Présentée comme une solution à la crise écologique, la notion de « communs » connaît aujourd’hui un notable regain d’attention. Dans la vallée d’Ossau, en Béarn (Pyrénées-Atlantiques), certains alpages sont encore gérés de manière collective, basant leur fonctionnement sur des formes très anciennes de droits d’usage.
Illustration Gautier Ducatez

Les résistances les plus radicales sont parfois invisibles pour les profanes. Chaque année, début juillet, lors du jour de transhumance à pied (la « dévête » comme on l’appelle dans la vallée d’Ossau), des dizaines de touristes s’amassent à la tombée de la nuit dans les rues étroites de Laruns. Envoûtés par le son sourd des cloches, les spectateurs mitraillent avec leurs appareils photo le défilé de milliers de basco-béarnaises, brebis laitières à la laine drue comme de longs cheveux blancs qui pendouillent jusqu’aux sabots. Tous connaissent le « fromage du pays » et l’AOC Ossau-Iraty. Peu cependant savent que, derrière leur apparence rude – épaules larges et cuisses épaisses sous leur short de rugby –, les éleveurs accompagnant les bêtes se partagent les estives de manière solidaire : ils se répartissent ces pâturages de montagne au-delà de toute notion de propriété privée ou de limite communale.

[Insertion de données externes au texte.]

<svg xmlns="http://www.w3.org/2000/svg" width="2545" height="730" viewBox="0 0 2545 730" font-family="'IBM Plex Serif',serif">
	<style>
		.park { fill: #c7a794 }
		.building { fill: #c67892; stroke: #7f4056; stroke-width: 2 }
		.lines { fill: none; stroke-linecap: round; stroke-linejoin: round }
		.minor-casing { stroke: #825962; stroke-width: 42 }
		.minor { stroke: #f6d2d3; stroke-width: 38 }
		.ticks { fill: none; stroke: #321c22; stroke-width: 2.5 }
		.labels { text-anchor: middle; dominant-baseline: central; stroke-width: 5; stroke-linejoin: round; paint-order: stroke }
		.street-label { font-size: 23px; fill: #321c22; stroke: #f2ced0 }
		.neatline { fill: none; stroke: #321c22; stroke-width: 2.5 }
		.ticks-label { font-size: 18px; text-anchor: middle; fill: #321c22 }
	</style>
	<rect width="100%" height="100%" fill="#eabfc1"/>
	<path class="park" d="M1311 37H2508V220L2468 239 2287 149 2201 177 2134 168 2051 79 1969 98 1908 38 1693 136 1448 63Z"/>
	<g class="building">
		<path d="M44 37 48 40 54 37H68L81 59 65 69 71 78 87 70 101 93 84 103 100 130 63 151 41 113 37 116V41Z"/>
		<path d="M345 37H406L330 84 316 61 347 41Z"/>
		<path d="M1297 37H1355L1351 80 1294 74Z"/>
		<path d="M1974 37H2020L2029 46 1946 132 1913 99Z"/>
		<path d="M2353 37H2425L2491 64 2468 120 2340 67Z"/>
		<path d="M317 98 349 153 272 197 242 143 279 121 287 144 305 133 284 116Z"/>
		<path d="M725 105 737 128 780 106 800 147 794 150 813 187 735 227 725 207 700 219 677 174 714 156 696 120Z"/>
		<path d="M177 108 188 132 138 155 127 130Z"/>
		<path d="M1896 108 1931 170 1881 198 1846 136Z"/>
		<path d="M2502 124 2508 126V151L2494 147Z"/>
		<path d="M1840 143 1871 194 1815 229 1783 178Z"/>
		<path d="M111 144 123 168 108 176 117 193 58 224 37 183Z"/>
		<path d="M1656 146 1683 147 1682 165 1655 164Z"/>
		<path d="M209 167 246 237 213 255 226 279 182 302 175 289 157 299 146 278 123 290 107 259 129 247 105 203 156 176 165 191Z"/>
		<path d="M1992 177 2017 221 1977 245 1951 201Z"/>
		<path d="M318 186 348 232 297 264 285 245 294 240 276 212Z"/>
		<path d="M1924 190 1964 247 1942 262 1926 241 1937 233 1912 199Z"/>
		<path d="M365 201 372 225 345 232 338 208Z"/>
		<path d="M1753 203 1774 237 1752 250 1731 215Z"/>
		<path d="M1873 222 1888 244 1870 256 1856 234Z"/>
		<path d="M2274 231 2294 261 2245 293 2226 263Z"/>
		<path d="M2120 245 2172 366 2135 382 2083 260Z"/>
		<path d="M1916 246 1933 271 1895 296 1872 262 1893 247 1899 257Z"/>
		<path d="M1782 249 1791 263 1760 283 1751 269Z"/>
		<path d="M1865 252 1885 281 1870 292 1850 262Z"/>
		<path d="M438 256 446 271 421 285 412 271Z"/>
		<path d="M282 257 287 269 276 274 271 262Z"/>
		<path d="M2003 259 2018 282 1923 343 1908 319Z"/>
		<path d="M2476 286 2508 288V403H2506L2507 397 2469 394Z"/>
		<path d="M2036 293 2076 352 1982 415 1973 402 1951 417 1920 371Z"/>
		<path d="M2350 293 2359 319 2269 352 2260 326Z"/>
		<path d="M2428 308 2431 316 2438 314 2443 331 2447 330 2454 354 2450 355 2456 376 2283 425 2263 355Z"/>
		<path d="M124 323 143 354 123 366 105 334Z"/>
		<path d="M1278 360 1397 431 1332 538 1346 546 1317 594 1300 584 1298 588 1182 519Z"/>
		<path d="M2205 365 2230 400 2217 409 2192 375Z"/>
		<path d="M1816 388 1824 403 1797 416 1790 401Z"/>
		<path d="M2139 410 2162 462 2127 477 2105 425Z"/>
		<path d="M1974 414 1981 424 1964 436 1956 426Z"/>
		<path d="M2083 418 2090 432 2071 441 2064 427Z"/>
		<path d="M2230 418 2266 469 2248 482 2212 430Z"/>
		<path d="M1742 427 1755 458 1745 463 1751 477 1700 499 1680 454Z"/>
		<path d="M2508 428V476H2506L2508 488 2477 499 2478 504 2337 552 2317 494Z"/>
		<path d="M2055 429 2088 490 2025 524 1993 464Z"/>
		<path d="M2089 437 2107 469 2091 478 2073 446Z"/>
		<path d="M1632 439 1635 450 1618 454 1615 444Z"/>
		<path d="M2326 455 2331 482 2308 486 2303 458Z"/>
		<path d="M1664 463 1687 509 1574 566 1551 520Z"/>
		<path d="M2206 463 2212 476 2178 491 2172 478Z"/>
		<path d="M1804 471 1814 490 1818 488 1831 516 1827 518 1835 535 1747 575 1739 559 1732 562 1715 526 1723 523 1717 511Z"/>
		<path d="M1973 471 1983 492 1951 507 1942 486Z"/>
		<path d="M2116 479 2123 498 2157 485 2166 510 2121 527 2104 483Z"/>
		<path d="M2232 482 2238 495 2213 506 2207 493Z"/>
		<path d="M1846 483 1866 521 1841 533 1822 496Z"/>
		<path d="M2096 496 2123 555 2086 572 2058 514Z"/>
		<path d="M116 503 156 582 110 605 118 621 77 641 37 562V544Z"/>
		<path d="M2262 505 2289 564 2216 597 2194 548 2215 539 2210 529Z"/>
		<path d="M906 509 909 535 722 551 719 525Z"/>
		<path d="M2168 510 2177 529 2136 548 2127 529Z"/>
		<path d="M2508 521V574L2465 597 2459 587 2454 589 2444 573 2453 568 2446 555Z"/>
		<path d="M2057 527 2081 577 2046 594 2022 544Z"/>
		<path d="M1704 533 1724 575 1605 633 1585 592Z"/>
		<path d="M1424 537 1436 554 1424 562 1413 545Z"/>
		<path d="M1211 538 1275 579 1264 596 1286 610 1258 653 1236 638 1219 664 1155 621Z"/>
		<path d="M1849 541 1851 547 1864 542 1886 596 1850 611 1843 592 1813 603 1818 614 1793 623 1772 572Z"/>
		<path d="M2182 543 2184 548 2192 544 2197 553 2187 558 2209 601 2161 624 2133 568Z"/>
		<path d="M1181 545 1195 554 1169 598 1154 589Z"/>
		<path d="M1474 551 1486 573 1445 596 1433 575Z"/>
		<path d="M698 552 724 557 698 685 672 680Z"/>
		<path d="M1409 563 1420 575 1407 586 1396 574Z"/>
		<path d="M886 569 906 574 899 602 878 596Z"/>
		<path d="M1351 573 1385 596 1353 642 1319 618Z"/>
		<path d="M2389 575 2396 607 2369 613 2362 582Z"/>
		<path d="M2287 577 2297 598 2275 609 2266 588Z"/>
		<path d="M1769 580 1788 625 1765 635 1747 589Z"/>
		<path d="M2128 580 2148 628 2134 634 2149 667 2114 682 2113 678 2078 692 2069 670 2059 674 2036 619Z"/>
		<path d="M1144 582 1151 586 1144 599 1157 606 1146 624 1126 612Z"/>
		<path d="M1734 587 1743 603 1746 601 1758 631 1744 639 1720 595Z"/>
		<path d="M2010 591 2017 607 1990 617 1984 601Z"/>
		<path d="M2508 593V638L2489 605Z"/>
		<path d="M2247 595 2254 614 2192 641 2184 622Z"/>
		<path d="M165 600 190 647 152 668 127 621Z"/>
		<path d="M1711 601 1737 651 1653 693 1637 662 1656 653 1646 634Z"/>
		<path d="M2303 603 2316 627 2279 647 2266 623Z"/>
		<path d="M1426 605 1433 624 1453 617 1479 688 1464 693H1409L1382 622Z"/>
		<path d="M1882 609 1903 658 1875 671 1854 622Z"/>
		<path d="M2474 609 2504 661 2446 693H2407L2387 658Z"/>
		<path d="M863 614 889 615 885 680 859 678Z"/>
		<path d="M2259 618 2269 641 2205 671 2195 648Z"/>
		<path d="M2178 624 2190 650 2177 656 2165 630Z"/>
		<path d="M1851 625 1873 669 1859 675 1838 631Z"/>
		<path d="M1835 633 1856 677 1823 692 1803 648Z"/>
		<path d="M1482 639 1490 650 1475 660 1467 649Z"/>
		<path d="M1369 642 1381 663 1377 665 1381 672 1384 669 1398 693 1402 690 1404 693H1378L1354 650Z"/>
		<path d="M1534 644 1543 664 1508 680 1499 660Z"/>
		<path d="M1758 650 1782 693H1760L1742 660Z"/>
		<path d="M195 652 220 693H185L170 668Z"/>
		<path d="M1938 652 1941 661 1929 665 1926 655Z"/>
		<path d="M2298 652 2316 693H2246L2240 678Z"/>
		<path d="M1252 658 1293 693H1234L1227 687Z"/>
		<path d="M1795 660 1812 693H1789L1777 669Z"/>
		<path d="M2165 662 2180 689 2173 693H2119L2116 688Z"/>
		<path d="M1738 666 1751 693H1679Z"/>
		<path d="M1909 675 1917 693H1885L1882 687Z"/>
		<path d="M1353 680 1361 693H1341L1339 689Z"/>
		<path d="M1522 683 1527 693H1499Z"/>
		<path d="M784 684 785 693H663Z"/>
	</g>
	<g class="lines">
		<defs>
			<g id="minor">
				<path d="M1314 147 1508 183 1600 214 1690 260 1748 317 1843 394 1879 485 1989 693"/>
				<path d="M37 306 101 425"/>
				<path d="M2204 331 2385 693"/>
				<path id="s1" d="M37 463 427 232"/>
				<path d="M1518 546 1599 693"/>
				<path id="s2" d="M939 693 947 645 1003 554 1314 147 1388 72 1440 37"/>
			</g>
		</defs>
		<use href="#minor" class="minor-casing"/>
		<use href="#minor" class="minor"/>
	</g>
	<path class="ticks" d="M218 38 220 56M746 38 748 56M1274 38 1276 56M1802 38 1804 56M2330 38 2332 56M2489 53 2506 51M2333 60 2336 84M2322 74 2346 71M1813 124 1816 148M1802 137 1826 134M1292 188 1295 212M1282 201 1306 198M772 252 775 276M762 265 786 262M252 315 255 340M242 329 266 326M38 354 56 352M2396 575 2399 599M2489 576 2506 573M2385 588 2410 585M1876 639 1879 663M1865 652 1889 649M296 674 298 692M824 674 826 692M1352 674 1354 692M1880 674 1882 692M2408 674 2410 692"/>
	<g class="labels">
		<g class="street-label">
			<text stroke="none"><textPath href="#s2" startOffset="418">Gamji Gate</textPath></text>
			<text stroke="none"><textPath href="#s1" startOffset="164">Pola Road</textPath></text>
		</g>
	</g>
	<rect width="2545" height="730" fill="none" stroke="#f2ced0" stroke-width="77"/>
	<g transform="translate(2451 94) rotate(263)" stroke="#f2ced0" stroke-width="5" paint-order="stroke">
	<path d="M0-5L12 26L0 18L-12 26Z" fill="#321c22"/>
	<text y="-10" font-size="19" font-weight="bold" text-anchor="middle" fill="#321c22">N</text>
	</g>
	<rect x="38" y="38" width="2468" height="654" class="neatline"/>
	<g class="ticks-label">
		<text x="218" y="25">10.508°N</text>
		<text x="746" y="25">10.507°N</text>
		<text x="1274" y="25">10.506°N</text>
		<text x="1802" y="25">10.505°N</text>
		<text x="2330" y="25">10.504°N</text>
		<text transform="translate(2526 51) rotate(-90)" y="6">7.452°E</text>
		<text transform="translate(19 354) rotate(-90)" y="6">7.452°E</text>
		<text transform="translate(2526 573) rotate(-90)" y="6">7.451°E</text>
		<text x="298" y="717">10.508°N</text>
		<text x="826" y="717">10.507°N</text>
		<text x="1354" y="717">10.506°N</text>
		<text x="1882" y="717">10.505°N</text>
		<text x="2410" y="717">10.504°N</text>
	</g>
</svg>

Une « anomalie » : en montagne, les pâtures et cabanes sont souvent privées. Et quand les alpages appartiennent à une commune, il existe généralement un contrat de location direct, parfois très onéreux, entre celle-ci et l’éleveur.

De nombreux travaux historiques ont pourtant montré qu’en termes d’usage des terres, la stricte propriété privée n’a pas toujours été la règle. Jusqu’à la Révolution, la majorité des lois et des usages privilégiait les droits collectifs à la terre. Mais aujourd’hui, la vallée d’Ossau est une rare exception, une survivance à la réforme des enclosures débutée autour du XVIe siècle en Grande-Bretagne, durant laquelle de grands propriétaires anglais, puis européens, ont fermé les parcelles et exclu des terres communes les paysans les plus pauvres qui les utilisaient depuis le haut Moyen Âge. Une spoliation légale, qui initia une nouvelle pratique du droit à la propriété dans lequel s’enracina le capitalisme naissant1.

Décisions collectives

Officialisée dès 1012, la « dévête » ossaloise a donc pour sa part traversé les époques en résistant à l’envahisseur privé. Le Haut-Béarn compte en effet encore de 90 à 95 % de terres collectives, la plupart propriété des communes. Et quand une estive s’étale sur plusieurs municipalités, de manière indivisible, la gestion se fait alors par les éleveurs au travers d’un syndicat. Un fonctionnement que décrit Daniel Carrey, le président du « syndic » du bas-Ossau : « Il s’agit de montagnes non délimitées entre les communes. Dans chaque commune, les éleveurs choisissent un représentant pour faire valoir des droits, équivalents à des parts, sans savoir où se trouvent précisément leurs parts de pâturage. Ils élisent un “président”, qui a plus un rôle de coordinateur puisque les décisions sont votées ou prises sous le principe du compromis. Fait rare, tous les paysans reversent leur prime à l’herbe de la PAC2 au syndic. Ce qui permet de construire ou d’entretenir en commun les cabanes et de mettre aux normes les salles de fabrication fromagère. »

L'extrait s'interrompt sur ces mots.